Maybe not worth the effort...
I happen to think that the trace output is primarily for machine
consumption (i.e. if you want to make it readable by humans, it is
OK to require them to pre-process).
How does this "duplicate output" come about? If it is because
end-user configuration files have multiple entries that are either
list-valued or relying on last-one-wins semantics, I suspect that it
is better not to prematurely filter these at the trace generation
side (which by definition is an opration that loses information).
So, to me, it smells that the whole "dedup at the source" thing is
not just not worth the effort but is misguided.
I agree. Let's not try to dedup these. IIRC, the tr2_cfg_cb()
machinery runs during a "read early" or "read very early" scan of
the config values and the program is still starting up (in some
sense). For example, the command line may not have been fully
processed yet (again, IIRC). So injecting a call here to force an
explicit lookup could cause problems.
And you'll be arbitrarily taking the first value, which is probably
the system level setting rather than the last value, which is probably
the local setting.
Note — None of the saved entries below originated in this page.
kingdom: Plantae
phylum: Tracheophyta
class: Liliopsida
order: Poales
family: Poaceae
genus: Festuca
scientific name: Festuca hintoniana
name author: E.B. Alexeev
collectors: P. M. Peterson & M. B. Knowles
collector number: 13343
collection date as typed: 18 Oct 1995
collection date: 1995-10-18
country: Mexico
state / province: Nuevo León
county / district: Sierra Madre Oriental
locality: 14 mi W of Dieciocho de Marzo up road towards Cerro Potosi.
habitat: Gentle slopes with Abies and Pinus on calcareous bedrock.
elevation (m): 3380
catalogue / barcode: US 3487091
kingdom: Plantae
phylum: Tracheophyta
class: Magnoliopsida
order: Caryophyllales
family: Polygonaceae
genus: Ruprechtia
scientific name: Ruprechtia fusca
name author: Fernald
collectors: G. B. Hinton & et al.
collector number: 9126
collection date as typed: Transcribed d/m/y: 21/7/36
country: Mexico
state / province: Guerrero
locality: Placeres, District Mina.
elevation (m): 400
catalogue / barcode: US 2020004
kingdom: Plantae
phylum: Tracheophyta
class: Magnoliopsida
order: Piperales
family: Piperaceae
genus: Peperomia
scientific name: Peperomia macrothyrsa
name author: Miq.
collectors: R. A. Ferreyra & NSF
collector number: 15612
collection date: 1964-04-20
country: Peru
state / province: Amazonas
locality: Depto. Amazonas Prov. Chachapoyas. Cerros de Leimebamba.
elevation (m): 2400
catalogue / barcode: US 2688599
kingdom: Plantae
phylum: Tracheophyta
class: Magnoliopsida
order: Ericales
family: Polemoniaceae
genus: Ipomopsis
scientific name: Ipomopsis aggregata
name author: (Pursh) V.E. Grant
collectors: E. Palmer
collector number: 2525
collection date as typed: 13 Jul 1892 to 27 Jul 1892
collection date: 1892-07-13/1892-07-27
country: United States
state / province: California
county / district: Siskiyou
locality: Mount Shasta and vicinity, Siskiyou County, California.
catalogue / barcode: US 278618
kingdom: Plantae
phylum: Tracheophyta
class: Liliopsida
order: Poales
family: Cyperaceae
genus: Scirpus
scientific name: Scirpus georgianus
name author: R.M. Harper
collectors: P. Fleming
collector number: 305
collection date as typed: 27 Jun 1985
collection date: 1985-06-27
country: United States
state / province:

So the output would be misleading.
And I don't think it is worth the effort. Let's just log the
context (system, global, local) as you described in the previous
version and be happy that we get multiple-but-now-qualified values.
This was intended as a machine-readable feature to allow telemetry
post-processing to group or filter command events. For example, if
we want to do some "feature-x" is ON or OFF and compute averages
for the ONs and averages for the OFFs and compare them. Such post-
processing has (I'm assuming) in the past always looked at the last
value logged. And I assume that that would not change here with the
additional qualification.
Also, your new qualification would help us answer support questions
using telemetry where a user thought they had a feature on (say
globally) but was actually off at another level (say locally).